Naturally, once the security patches dry up all bets are off. But you can use a vulnerable OS for quite some while without getting infected if you are careful about what you allow to run on it.
posted by flabdablet at 10:30 AM on March 20, 2014 [2 favorites]

SuRun, by the way, is insecure because it's subject to a race condition. It works by briefly adding the current user to the Administrators group, then launching whatever software it was invoked for, then immediately removing the user from Administrators again; the intended result is that the process SuRun launched while the user briefly held Administrator rights retains those rights until it quits. There's another tool called MakeMeAdmin that works the same way.

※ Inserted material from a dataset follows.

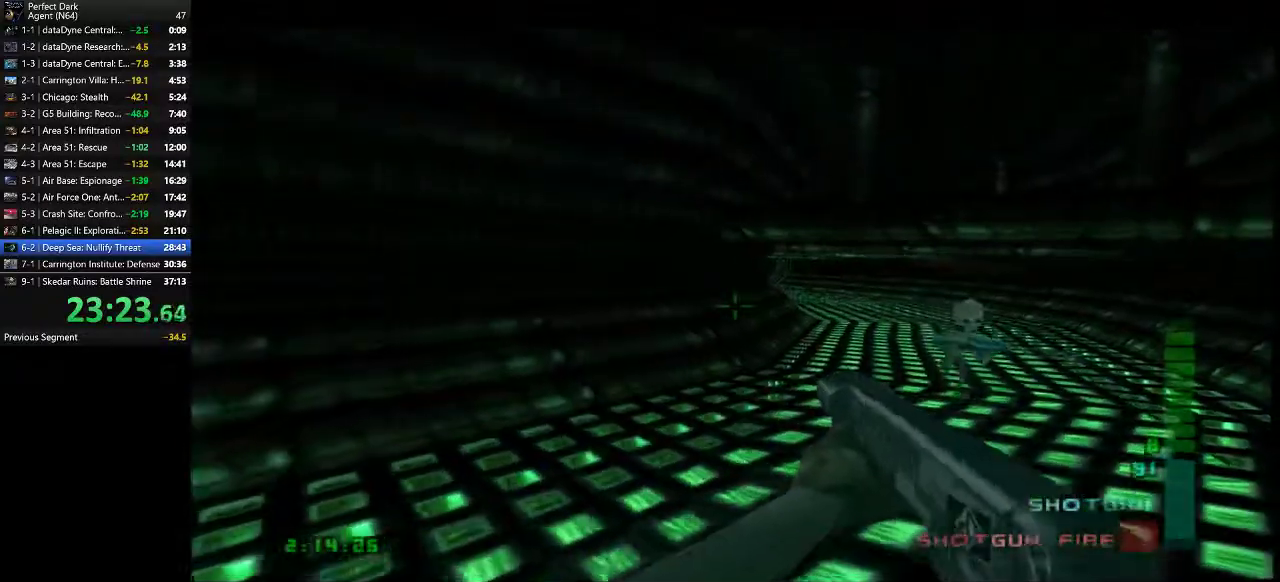
{"keys": ["d"], "mouse": [], "events": [[167, "a", "up"], [167, "s", "up"], [483, "d", "down"]]}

Malware targeted against either of these could sit in the background doing nothing but monitor the current user account's security group membership. If it was quick enough, it would also get a tiny window of opportunity to re-launch itself with elevated privileges whenever the user invoked SuRun or MakeMeAdmin to do something legitimate.

UAC in Vista/7/8 doesn't work that way and doesn't cause the same race condition.
posted by flabdablet at 10:43 AM on March 20, 2014 [1 favorite]

Or you can just try running Debian with Xfce or LXDE desktop environments, since your laptop probably doesn't have much RAM to spare.

For what it's worth: my own old Dell Inspiron 8200 laptop had a ridiculously massive 512MB of RAM installed when I bought it in 2001, and Debian with Xfce is quite tolerable with a single-core 1.7GHz processor and that much RAM. It's noticeably nicer with the 1GB RAM and the quick WD Scorpio Blue hard disk that's in it now, though.

I wouldn't bother with LXDE. Sure it's lightweight, but it's also distressingly ugly to have to look at every day compared to just about every other option.
posted by flabdablet at 10:55 AM on March 20, 2014

Used and off-lease laptops with Windows 7 can be had from Dell, Lenovo and HP for less than $200. The first major Windows XP post-support exploit will likely be released by the end of April. Sucks to have to spend money, but you're probably going to have to upgrade or use Linux.
posted by cnc at 2:22 PM on March 20, 2014 [1 favorite]

Response by poster: A follow up if I may; Windows 7 would be my preferred upgrade [though it seems I might as well get a new laptop as upgrade] or what I would like to run on my next computer, what is the current expectation as to how long Windows 7 will be supported?

Thanks for the responses all.
posted by vapidave at 4:54 PM on March 20, 2014

As of now, 7 will be supported until January 2020.
posted by Bangaioh at 5:17 PM on March 20, 2014 [1 favorite]

Windows 7 is great, but you can (unfortunately) expect that newer machines will not last nearly that long. I had an XP laptop that went 8 years without almost any issues, but now it seems like the going life of laptops is closer to 4-5.